Amneal Pharmaceuticals has resubmitted a New Drug Application (NDA) to the U.S. Food and Drug Administration (FDA) for its dihydroergotamine migraine treatment. This follows the FDA's approval of Amneal's exenatide, a GLP-1 agonist, for managing blood sugar levels in adults with type 2 diabetes. The resubmitted migraine treatment aims to provide a ready-to-use solution for patients suffering from severe migraines and cluster headaches.
Migraine Treatment Resubmission
Dihydroergotamine is designed as a single-dose autoinjector that does not require refrigeration, assembly, or priming. This allows patients to self-administer the medication at home when experiencing severe headaches. The original NDA was rejected due to facility inspection issues at a third-party manufacturing site. To address these concerns, Amneal has transferred the production of dihydroergotamine in-house. The FDA is expected to complete its review of the resubmitted application in the second quarter of 2025.
Joe Renda, Chief Commercial Officer, stated, "We are excited to be one step closer to providing a new ready-to-use solution for patients suffering from severe migraines and cluster headaches."

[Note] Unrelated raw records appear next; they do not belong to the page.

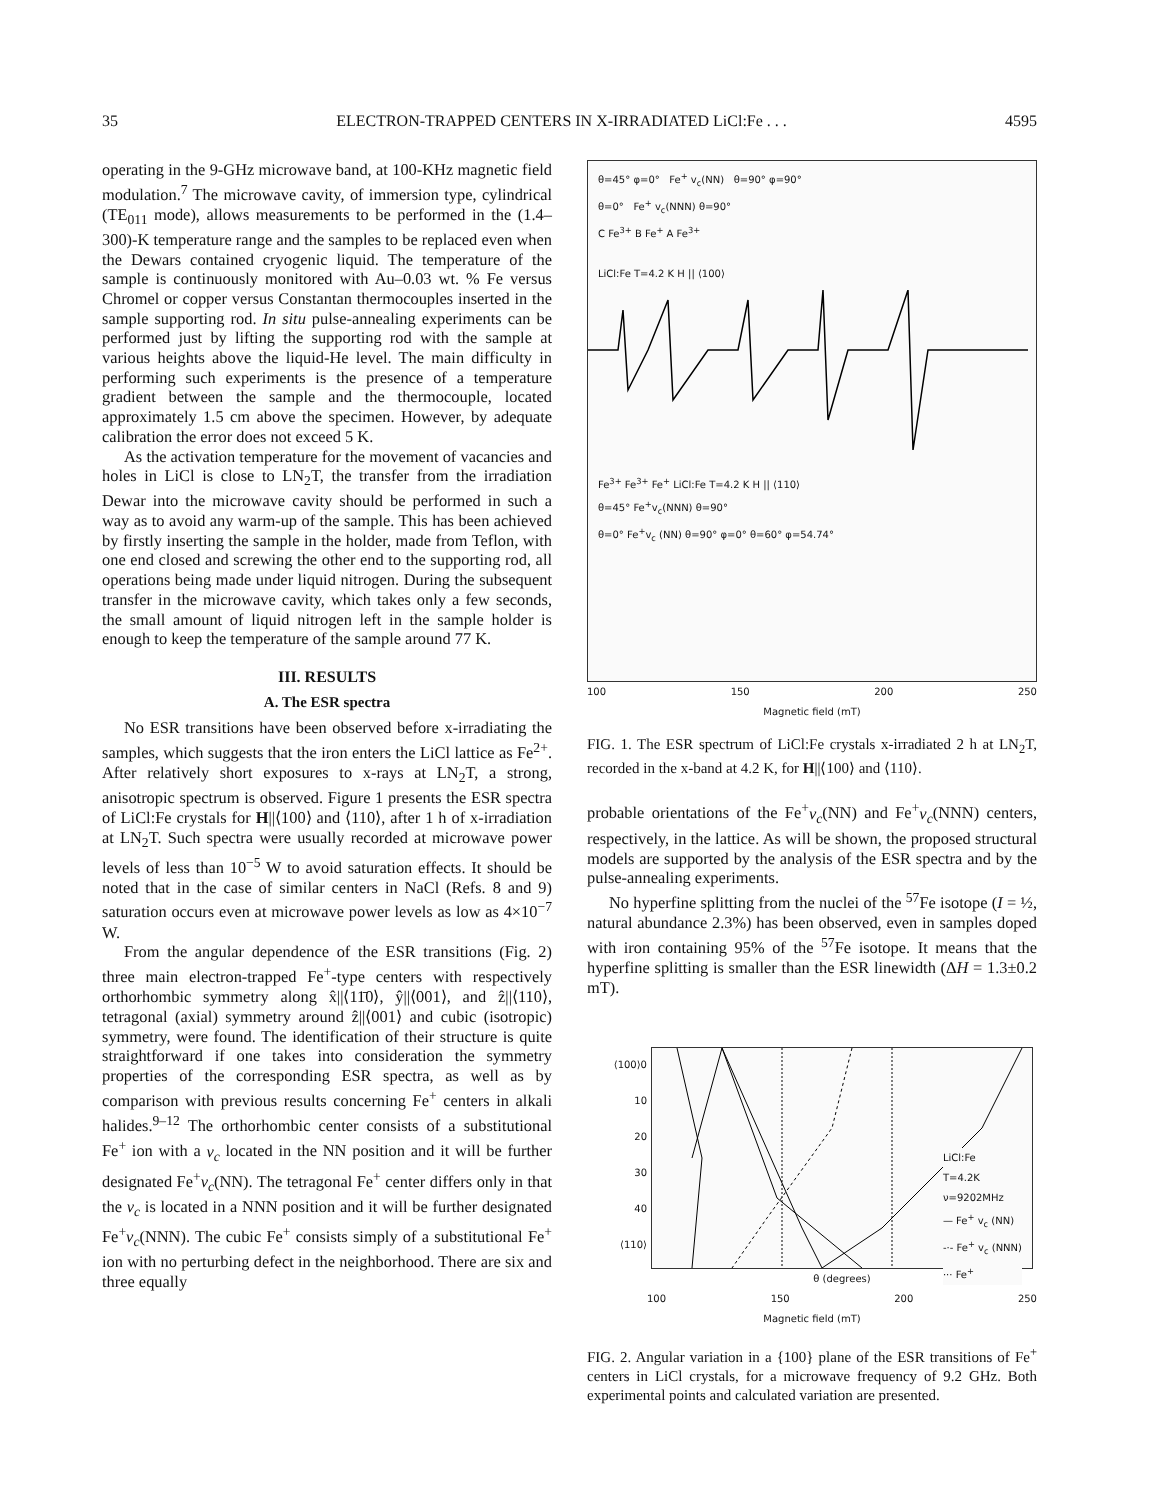35 ELECTRON-TRAPPED CENTERS IN X-IRRADIATED LiCl:Fe . . . 4595
operating in the 9-GHz microwave band, at 100-KHz magnetic field modulation.<sup>7</sup> The microwave cavity, of immersion type, cylindrical (TE<sub>011</sub> mode), allows measurements to be performed in the (1.4–300)-K temperature range and the samples to be replaced even when the Dewars contained cryogenic liquid. The temperature of the sample is continuously monitored with Au–0.03 wt. % Fe versus Chromel or copper versus Constantan thermocouples inserted in the sample supporting rod. In situ pulse-annealing experiments can be performed just by lifting the supporting rod with the sample at various heights above the liquid-He level. The main difficulty in performing such experiments is the presence of a temperature gradient between the sample and the thermocouple, located approximately 1.5 cm above the specimen. However, by adequate calibration the error does not exceed 5 K.
As the activation temperature for the movement of vacancies and holes in LiCl is close to LN<sub>2</sub>T, the transfer from the irradiation Dewar into the microwave cavity should be performed in such a way as to avoid any warm-up of the sample. This has been achieved by firstly inserting the sample in the holder, made from Teflon, with one end closed and screwing the other end to the supporting rod, all operations being made under liquid nitrogen. During the subsequent transfer in the microwave cavity, which takes only a few seconds, the small amount of liquid nitrogen left in the sample holder is enough to keep the temperature of the sample around 77 K.
III. RESULTS
A. The ESR spectra
No ESR transitions have been observed before x-irradiating the samples, which suggests that the iron enters the LiCl lattice as Fe<sup>2+</sup>. After relatively short exposures to x-rays at LN<sub>2</sub>T, a strong, anisotropic spectrum is observed. Figure 1 presents the ESR spectra of LiCl:Fe crystals for H||⟨100⟩ and ⟨110⟩, after 1 h of x-irradiation at LN<sub>2</sub>T. Such spectra were usually recorded at microwave power levels of less than 10<sup>−5</sup> W to avoid saturation effects. It should be noted that in the case of similar centers in NaCl (Refs. 8 and 9) saturation occurs even at microwave power levels as low as 4×10<sup>−7</sup> W.
From the angular dependence of the ESR transitions (Fig. 2) three main electron-trapped Fe<sup>+</sup>-type centers with respectively orthorhombic symmetry along x̂||⟨11̄0⟩, ŷ||⟨001⟩, and ẑ||⟨110⟩, tetragonal (axial) symmetry around ẑ||⟨001⟩ and cubic (isotropic) symmetry, were found. The identification of their structure is quite straightforward if one takes into consideration the symmetry properties of the corresponding ESR spectra, as well as by comparison with previous results concerning Fe<sup>+</sup> centers in alkali halides.<sup>9–12</sup> The orthorhombic center consists of a substitutional Fe<sup>+</sup> ion with a v<sub>c</sub> located in the NN position and it will be further designated Fe<sup>+</sup>v<sub>c</sub>(NN). The tetragonal Fe<sup>+</sup> center differs only in that the v<sub>c</sub> is located in a NNN position and it will be further designated Fe<sup>+</sup>v<sub>c</sub>(NNN). The cubic Fe<sup>+</sup> consists simply of a substitutional Fe<sup>+</sup> ion with no perturbing defect in the neighborhood. There are six and three equally
θ=45° φ=0° Fe<sup>+</sup> v<sub>c</sub>(NN) θ=90° φ=90°
θ=0° Fe<sup>+</sup> v<sub>c</sub>(NNN) θ=90°
C Fe<sup>3+</sup> B Fe<sup>+</sup> A Fe<sup>3+</sup>
LiCl:Fe T=4.2 K H || ⟨100⟩
Fe<sup>3+</sup> Fe<sup>3+</sup> Fe<sup>+</sup> LiCl:Fe T=4.2 K H || ⟨110⟩
θ=45° Fe<sup>+</sup>v<sub>c</sub>(NNN) θ=90°
θ=0° Fe<sup>+</sup>v<sub>c</sub> (NN) θ=90° φ=0° θ=60° φ=54.74°
100 150 200 250
Magnetic field (mT)
FIG. 1. The ESR spectrum of LiCl:Fe crystals x-irradiated 2 h at LN<sub>2</sub>T, recorded in the x-band at 4.2 K, for H||⟨100⟩ and ⟨110⟩.
probable orientations of the Fe<sup>+</sup>v<sub>c</sub>(NN) and Fe<sup>+</sup>v<sub>c</sub>(NNN) centers, respectively, in the lattice. As will be shown, the proposed structural models are supported by the analysis of the ESR spectra and by the pulse-annealing experiments.
No hyperfine splitting from the nuclei of the <sup>57</sup>Fe isotope (I = ½, natural abundance 2.3%) has been observed, even in samples doped with iron containing 95% of the <sup>57</sup>Fe isotope. It means that the hyperfine splitting is smaller than the ESR linewidth (ΔH = 1.3±0.2 mT).
⟨100⟩0
10
20
30
40
⟨110⟩
LiCl:Fe
T=4.2K
ν=9202MHz
— Fe<sup>+</sup> v<sub>c</sub> (NN)
-·- Fe<sup>+</sup> v<sub>c</sub> (NNN)
··· Fe<sup>+</sup>
θ (degrees)
100 150 200 250
Magnetic field (mT)
FIG. 2. Angular variation in a {100} plane of the ESR transitions of Fe<sup>+</sup> centers in LiCl crystals, for a microwave frequency of 9.2 GHz. Both experimental points and calculated variation are presented.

FDA Approves Diabetes Treatment
Amneal also announced the FDA's approval of its GLP-1 agonist, exenatide, a synthetic version of the hormone that regulates blood sugar, digestion, and appetite. Exenatide is approved as a pen injection available in 1.2 mL and 2.4 mL doses. It is indicated as an adjunct to diet and exercise to help maintain blood sugar levels in adult patients with type 2 diabetes. This approval provides another option for managing type 2 diabetes, a condition affecting millions of adults in the United States.